**Your instructions:**
Output range, inclusive: from the line containing "27: (644, 180)" to the line containing "37: (770, 500)". Restate those lines from the data below word for word and only those.

**Data extracts:**
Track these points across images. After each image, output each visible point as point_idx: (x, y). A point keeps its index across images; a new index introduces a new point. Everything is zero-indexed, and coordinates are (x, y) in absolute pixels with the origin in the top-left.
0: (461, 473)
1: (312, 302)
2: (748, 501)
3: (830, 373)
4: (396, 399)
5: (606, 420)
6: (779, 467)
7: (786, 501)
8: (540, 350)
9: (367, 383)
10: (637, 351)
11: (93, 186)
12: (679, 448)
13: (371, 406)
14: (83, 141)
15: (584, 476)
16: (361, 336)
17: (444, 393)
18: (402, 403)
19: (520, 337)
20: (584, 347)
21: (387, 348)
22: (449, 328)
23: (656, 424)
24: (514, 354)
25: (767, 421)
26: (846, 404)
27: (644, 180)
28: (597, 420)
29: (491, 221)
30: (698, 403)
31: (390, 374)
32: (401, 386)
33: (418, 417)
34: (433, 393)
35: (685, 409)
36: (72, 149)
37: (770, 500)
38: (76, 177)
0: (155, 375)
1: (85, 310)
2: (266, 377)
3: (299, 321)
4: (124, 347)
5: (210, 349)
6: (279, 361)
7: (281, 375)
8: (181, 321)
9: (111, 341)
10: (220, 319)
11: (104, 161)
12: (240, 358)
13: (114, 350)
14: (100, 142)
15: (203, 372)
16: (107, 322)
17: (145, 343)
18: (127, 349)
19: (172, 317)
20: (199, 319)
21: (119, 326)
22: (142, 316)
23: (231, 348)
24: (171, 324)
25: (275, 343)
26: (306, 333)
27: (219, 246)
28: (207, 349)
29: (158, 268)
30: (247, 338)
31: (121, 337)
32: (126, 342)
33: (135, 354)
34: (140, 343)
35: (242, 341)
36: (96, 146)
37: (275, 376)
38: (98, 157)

--

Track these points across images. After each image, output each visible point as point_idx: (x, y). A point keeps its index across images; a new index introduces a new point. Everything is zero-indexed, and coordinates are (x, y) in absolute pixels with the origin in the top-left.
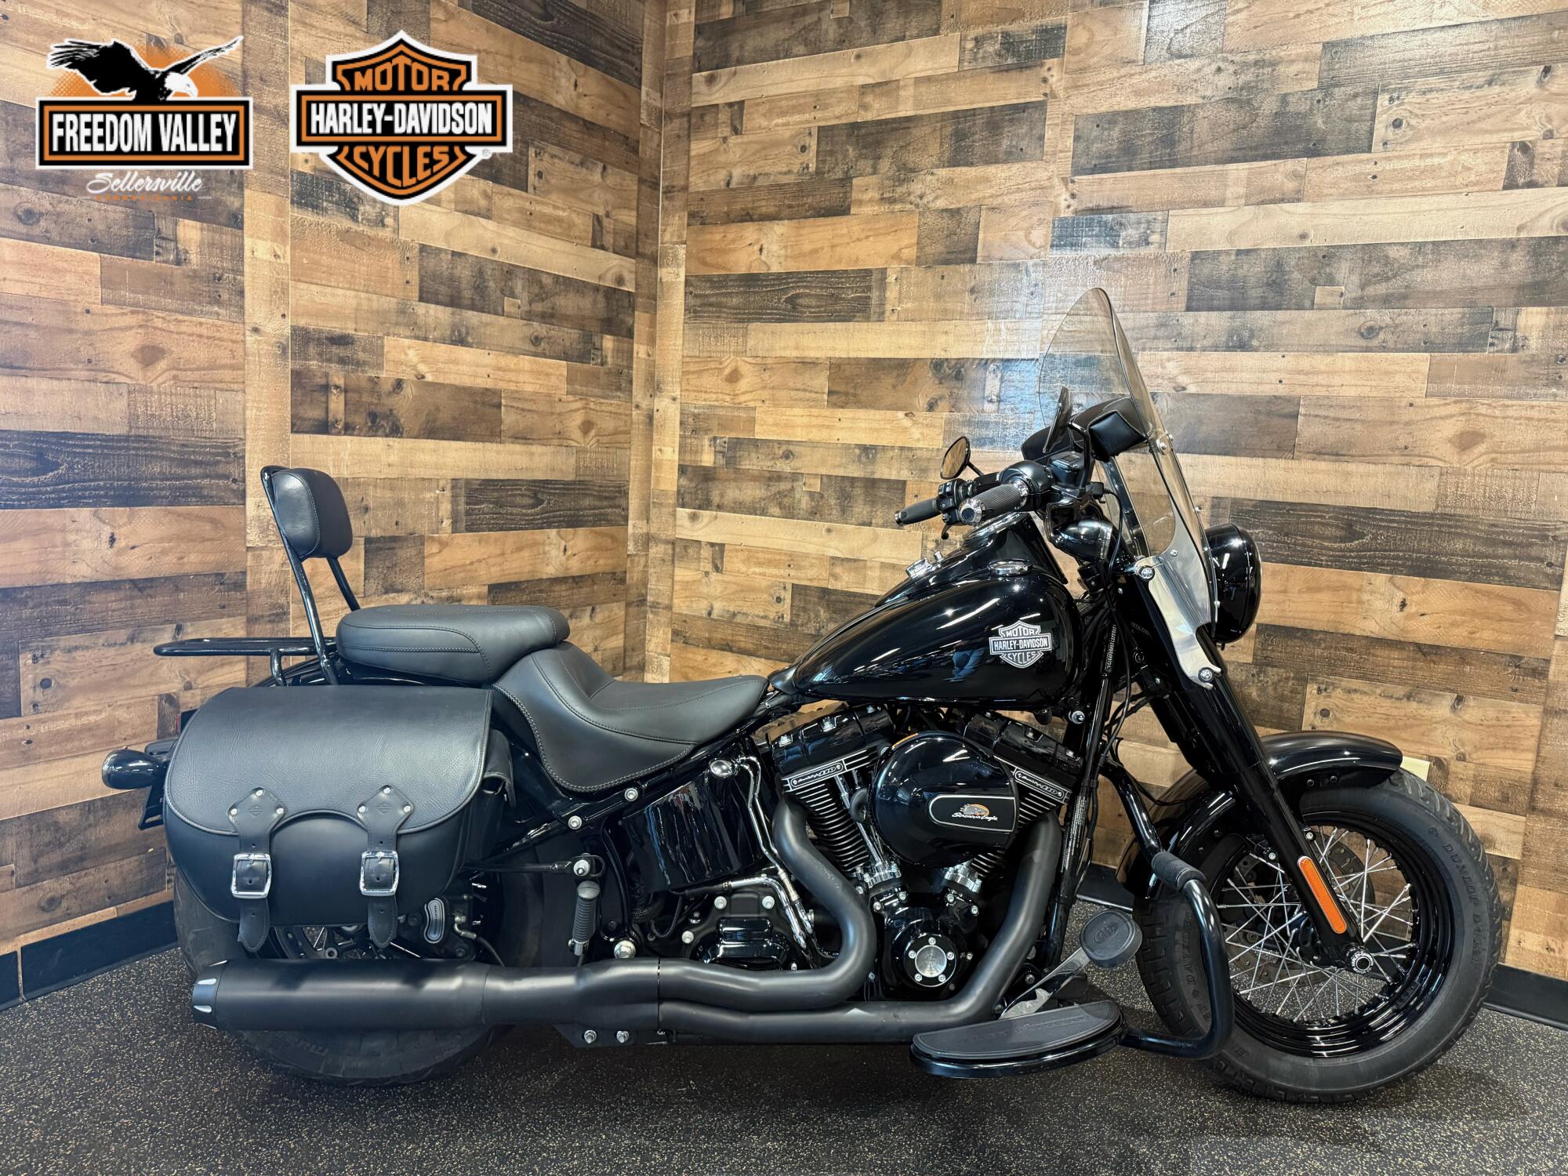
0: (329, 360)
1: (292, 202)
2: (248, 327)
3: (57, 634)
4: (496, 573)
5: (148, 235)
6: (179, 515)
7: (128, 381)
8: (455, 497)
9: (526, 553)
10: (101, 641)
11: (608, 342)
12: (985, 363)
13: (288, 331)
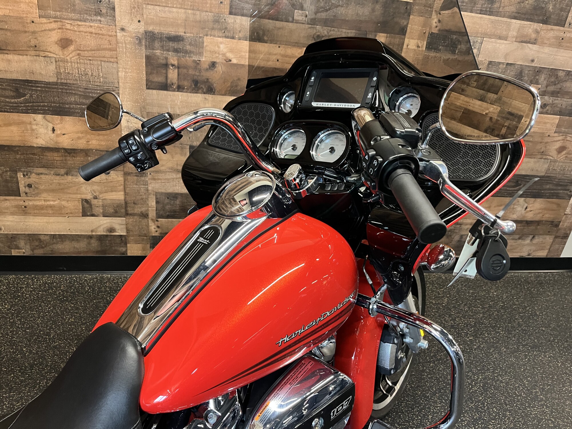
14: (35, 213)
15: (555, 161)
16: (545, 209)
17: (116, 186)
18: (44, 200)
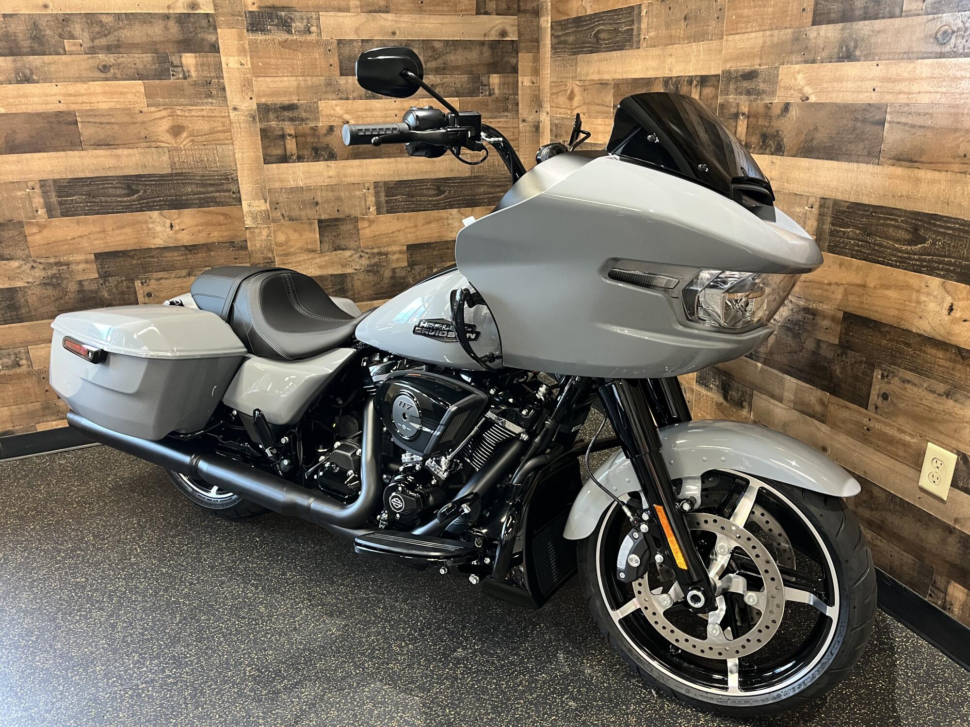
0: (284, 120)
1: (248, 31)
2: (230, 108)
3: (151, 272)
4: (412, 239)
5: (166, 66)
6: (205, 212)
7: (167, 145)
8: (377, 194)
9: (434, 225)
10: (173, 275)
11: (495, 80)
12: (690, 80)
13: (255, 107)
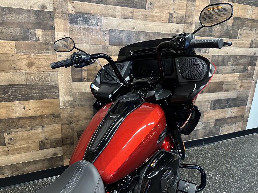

---

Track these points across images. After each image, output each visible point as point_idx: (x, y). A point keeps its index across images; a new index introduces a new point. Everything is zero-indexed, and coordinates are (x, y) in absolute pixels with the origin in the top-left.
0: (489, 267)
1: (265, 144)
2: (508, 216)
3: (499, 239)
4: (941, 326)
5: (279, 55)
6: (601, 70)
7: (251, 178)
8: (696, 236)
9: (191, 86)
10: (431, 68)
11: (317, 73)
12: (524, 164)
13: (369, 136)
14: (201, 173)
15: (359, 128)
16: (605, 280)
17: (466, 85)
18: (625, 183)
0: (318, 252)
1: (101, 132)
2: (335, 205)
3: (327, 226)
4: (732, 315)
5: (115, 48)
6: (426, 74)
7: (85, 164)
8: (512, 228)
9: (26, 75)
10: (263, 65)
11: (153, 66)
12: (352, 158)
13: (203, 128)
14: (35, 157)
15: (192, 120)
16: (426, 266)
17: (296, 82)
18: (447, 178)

**Answer:**
27: (644, 180)
28: (597, 420)
29: (491, 221)
30: (698, 403)
31: (390, 374)
32: (401, 386)
33: (418, 417)
34: (433, 393)
35: (685, 409)
36: (72, 149)
37: (770, 500)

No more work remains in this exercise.